- [ASSIGNMENT] Please render all the rows below as a numbered list, leaving out the blank lines.

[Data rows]
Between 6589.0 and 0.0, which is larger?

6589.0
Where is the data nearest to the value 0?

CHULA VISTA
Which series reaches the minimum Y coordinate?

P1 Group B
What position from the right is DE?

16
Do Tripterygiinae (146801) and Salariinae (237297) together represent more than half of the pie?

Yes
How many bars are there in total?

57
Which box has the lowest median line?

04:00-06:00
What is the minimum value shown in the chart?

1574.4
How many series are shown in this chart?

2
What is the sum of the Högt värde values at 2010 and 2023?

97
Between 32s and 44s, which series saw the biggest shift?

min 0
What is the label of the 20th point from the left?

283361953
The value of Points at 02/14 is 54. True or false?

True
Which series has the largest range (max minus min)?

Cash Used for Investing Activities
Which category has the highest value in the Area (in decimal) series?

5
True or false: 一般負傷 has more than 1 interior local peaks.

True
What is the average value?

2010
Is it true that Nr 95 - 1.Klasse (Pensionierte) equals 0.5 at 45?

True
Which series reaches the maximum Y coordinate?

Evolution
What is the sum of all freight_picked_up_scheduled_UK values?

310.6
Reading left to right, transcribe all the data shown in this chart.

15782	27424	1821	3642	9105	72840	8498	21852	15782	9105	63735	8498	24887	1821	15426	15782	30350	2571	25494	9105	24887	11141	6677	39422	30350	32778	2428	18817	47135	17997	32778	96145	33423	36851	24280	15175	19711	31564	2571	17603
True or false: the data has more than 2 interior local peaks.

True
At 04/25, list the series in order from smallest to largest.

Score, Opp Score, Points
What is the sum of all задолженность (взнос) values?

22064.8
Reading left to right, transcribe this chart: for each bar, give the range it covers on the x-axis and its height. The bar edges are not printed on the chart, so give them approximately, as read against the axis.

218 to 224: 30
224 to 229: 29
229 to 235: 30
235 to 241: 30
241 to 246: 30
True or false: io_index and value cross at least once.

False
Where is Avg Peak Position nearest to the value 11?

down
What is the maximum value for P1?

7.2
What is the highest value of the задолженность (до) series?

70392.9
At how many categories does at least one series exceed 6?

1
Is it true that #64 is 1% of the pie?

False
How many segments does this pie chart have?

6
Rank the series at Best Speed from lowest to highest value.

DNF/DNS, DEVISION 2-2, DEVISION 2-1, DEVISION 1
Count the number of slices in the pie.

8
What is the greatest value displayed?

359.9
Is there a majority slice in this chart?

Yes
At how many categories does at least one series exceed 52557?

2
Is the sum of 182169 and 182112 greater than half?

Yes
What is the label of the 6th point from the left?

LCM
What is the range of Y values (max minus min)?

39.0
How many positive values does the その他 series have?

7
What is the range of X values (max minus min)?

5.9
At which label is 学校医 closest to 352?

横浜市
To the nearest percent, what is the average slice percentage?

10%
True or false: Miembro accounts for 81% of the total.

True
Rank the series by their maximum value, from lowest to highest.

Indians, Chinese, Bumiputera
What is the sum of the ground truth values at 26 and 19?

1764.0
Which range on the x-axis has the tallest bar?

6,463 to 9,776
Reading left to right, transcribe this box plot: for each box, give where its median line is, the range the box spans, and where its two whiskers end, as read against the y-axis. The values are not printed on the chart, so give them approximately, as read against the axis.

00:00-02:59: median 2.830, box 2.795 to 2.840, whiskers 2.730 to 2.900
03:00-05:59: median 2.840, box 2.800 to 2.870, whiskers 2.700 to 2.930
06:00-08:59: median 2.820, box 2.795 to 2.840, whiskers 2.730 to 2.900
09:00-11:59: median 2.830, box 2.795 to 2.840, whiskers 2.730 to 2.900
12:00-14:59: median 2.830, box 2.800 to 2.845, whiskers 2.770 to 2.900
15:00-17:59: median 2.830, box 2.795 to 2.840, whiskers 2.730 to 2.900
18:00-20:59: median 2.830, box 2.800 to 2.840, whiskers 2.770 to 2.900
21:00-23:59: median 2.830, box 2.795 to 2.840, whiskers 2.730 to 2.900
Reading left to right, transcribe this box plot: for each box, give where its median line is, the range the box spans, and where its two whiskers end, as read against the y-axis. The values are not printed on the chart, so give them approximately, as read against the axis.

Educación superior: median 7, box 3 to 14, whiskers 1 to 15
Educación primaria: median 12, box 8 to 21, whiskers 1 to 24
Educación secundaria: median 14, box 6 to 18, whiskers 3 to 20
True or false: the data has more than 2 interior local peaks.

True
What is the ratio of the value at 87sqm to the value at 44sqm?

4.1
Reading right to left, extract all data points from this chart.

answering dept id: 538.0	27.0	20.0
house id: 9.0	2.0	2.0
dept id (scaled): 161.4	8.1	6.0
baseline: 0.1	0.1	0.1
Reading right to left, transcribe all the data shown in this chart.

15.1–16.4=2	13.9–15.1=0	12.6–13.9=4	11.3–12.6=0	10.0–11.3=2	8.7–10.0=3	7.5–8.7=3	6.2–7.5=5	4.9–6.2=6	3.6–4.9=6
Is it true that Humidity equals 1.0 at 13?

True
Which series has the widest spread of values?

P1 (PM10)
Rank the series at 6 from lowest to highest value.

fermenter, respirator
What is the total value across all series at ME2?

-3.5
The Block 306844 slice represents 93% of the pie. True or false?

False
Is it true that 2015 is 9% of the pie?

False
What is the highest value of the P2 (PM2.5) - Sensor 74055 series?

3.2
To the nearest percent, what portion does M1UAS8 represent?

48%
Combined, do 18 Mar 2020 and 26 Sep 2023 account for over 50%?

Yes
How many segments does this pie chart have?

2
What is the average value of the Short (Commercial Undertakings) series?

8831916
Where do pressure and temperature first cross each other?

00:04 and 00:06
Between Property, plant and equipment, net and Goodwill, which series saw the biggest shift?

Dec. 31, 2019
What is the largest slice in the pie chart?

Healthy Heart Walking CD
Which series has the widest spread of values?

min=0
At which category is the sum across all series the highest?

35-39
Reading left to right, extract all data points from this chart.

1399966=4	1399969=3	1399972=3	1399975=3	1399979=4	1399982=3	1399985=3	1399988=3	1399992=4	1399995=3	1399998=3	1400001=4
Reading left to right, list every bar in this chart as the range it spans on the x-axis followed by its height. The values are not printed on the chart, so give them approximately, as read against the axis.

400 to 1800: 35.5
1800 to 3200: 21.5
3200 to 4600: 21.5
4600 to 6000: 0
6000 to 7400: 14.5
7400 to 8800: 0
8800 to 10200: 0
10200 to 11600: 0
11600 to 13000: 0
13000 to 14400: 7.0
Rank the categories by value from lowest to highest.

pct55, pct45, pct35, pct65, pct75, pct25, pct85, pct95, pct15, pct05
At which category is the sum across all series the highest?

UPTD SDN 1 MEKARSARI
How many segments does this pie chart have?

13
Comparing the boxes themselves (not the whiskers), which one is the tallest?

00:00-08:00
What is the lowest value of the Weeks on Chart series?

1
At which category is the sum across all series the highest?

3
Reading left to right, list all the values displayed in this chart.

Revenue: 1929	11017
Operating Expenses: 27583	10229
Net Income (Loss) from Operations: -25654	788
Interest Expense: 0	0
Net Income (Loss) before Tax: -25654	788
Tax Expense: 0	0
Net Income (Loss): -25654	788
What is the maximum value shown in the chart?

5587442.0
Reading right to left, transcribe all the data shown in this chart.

- [TASK ANSWER]
1. Between 6589.0 and 0.0, which is larger?
2. 6589.0
3. Where is the data nearest to the value 0?
4. CHULA VISTA
5. Which series reaches the minimum Y coordinate?
6. P1 Group B
7. What position from the right is DE?
8. 16
9. Do Tripterygiinae (146801) and Salariinae (237297) together represent more than half of the pie?
10. Yes
11. How many bars are there in total?
12. 57
13. Which box has the lowest median line?
14. 04:00-06:00
15. What is the minimum value shown in the chart?
16. 1574.4
17. How many series are shown in this chart?
18. 2
19. What is the sum of the Högt värde values at 2010 and 2023?
20. 97
21. Between 32s and 44s, which series saw the biggest shift?
22. min 0
23. What is the label of the 20th point from the left?
24. 283361953
25. The value of Points at 02/14 is 54. True or false?
26. True
27. Which series has the largest range (max minus min)?
28. Cash Used for Investing Activities
29. Which category has the highest value in the Area (in decimal) series?
30. 5
31. True or false: 一般負傷 has more than 1 interior local peaks.
32. True
33. What is the average value?
34. 2010
35. Is it true that Nr 95 - 1.Klasse (Pensionierte) equals 0.5 at 45?
36. True
37. Which series reaches the maximum Y coordinate?
38. Evolution
39. What is the sum of all freight_picked_up_scheduled_UK values?
40. 310.6
41. Reading left to right, transcribe all the data shown in this chart.
42. 15782	27424	1821	3642	9105	72840	8498	21852	15782	9105	63735	8498	24887	1821	15426	15782	30350	2571	25494	9105	24887	11141	6677	39422	30350	32778	2428	18817	47135	17997	32778	96145	33423	36851	24280	15175	19711	31564	2571	17603
43. True or false: the data has more than 2 interior local peaks.
44. True
45. At 04/25, list the series in order from smallest to largest.
46. Score, Opp Score, Points
47. What is the sum of all задолженность (взнос) values?
48. 22064.8
49. Reading left to right, transcribe this chart: for each bar, give the range it covers on the x-axis and its height. The bar edges are not printed on the chart, so give them approximately, as read against the axis.
50. 218 to 224: 30
51. 224 to 229: 29
52. 229 to 235: 30
53. 235 to 241: 30
54. 241 to 246: 30
55. True or false: io_index and value cross at least once.
56. False
57. Where is Avg Peak Position nearest to the value 11?
58. down
59. What is the maximum value for P1?
60. 7.2
61. What is the highest value of the задолженность (до) series?
62. 70392.9
63. At how many categories does at least one series exceed 6?
64. 1
65. Is it true that #64 is 1% of the pie?
66. False
67. How many segments does this pie chart have?
68. 6
69. Rank the series at Best Speed from lowest to highest value.
70. DNF/DNS, DEVISION 2-2, DEVISION 2-1, DEVISION 1
71. Count the number of slices in the pie.
72. 8
73. What is the greatest value displayed?
74. 359.9
75. Is there a majority slice in this chart?
76. Yes
77. At how many categories does at least one series exceed 52557?
78. 2
79. Is the sum of 182169 and 182112 greater than half?
80. Yes
81. What is the label of the 6th point from the left?
82. LCM
83. What is the range of Y values (max minus min)?
84. 39.0
85. How many positive values does the その他 series have?
86. 7
87. What is the range of X values (max minus min)?
88. 5.9
89. At which label is 学校医 closest to 352?
90. 横浜市
91. To the nearest percent, what is the average slice percentage?
92. 10%
93. True or false: Miembro accounts for 81% of the total.
94. True
95. Rank the series by their maximum value, from lowest to highest.
96. Indians, Chinese, Bumiputera
97. What is the sum of the ground truth values at 26 and 19?
98. 1764.0
99. Which range on the x-axis has the tallest bar?
100. 6,463 to 9,776
101. Reading left to right, transcribe this box plot: for each box, give where its median line is, the range the box spans, and where its two whiskers end, as read against the y-axis. The values are not printed on the chart, so give them approximately, as read against the axis.
102. 00:00-02:59: median 2.830, box 2.795 to 2.840, whiskers 2.730 to 2.900
103. 03:00-05:59: median 2.840, box 2.800 to 2.870, whiskers 2.700 to 2.930
104. 06:00-08:59: median 2.820, box 2.795 to 2.840, whiskers 2.730 to 2.900
105. 09:00-11:59: median 2.830, box 2.795 to 2.840, whiskers 2.730 to 2.900
106. 12:00-14:59: median 2.830, box 2.800 to 2.845, whiskers 2.770 to 2.900
107. 15:00-17:59: median 2.830, box 2.795 to 2.840, whiskers 2.730 to 2.900
108. 18:00-20:59: median 2.830, box 2.800 to 2.840, whiskers 2.770 to 2.900
109. 21:00-23:59: median 2.830, box 2.795 to 2.840, whiskers 2.730 to 2.900
110. Reading left to right, transcribe this box plot: for each box, give where its median line is, the range the box spans, and where its two whiskers end, as read against the y-axis. The values are not printed on the chart, so give them approximately, as read against the axis.
111. Educación superior: median 7, box 3 to 14, whiskers 1 to 15
112. Educación primaria: median 12, box 8 to 21, whiskers 1 to 24
113. Educación secundaria: median 14, box 6 to 18, whiskers 3 to 20
114. True or false: the data has more than 2 interior local peaks.
115. True
116. What is the ratio of the value at 87sqm to the value at 44sqm?
117. 4.1
118. Reading right to left, extract all data points from this chart.
119. answering dept id: 538.0	27.0	20.0
120. house id: 9.0	2.0	2.0
121. dept id (scaled): 161.4	8.1	6.0
122. baseline: 0.1	0.1	0.1
123. Reading right to left, transcribe all the data shown in this chart.
124. 15.1–16.4=2	13.9–15.1=0	12.6–13.9=4	11.3–12.6=0	10.0–11.3=2	8.7–10.0=3	7.5–8.7=3	6.2–7.5=5	4.9–6.2=6	3.6–4.9=6
125. Is it true that Humidity equals 1.0 at 13?
126. True
127. Which series has the widest spread of values?
128. P1 (PM10)
129. Rank the series at 6 from lowest to highest value.
130. fermenter, respirator
131. What is the total value across all series at ME2?
132. -3.5
133. The Block 306844 slice represents 93% of the pie. True or false?
134. False
135. Is it true that 2015 is 9% of the pie?
136. False
137. What is the highest value of the P2 (PM2.5) - Sensor 74055 series?
138. 3.2
139. To the nearest percent, what portion does M1UAS8 represent?
140. 48%
141. Combined, do 18 Mar 2020 and 26 Sep 2023 account for over 50%?
142. Yes
143. How many segments does this pie chart have?
144. 2
145. What is the average value of the Short (Commercial Undertakings) series?
146. 8831916
147. Where do pressure and temperature first cross each other?
148. 00:04 and 00:06
149. Between Property, plant and equipment, net and Goodwill, which series saw the biggest shift?
150. Dec. 31, 2019
151. What is the largest slice in the pie chart?
152. Healthy Heart Walking CD
153. Which series has the widest spread of values?
154. min=0
155. At which category is the sum across all series the highest?
156. 35-39
157. Reading left to right, extract all data points from this chart.
158. 1399966=4	1399969=3	1399972=3	1399975=3	1399979=4	1399982=3	1399985=3	1399988=3	1399992=4	1399995=3	1399998=3	1400001=4
159. Reading left to right, list every bar in this chart as the range it spans on the x-axis followed by its height. The values are not printed on the chart, so give them approximately, as read against the axis.
160. 400 to 1800: 35.5
161. 1800 to 3200: 21.5
162. 3200 to 4600: 21.5
163. 4600 to 6000: 0
164. 6000 to 7400: 14.5
165. 7400 to 8800: 0
166. 8800 to 10200: 0
167. 10200 to 11600: 0
168. 11600 to 13000: 0
169. 13000 to 14400: 7.0
170. Rank the categories by value from lowest to highest.
171. pct55, pct45, pct35, pct65, pct75, pct25, pct85, pct95, pct15, pct05
172. At which category is the sum across all series the highest?
173. UPTD SDN 1 MEKARSARI
174. How many segments does this pie chart have?
175. 13
176. Comparing the boxes themselves (not the whiskers), which one is the tallest?
177. 00:00-08:00
178. What is the lowest value of the Weeks on Chart series?
179. 1
180. At which category is the sum across all series the highest?
181. 3
182. Reading left to right, list all the values displayed in this chart.
183. Revenue: 1929	11017
184. Operating Expenses: 27583	10229
185. Net Income (Loss) from Operations: -25654	788
186. Interest Expense: 0	0
187. Net Income (Loss) before Tax: -25654	788
188. Tax Expense: 0	0
189. Net Income (Loss): -25654	788
190. What is the maximum value shown in the chart?
191. 5587442.0
192. Reading right to left, transcribe all the data shown in this chart.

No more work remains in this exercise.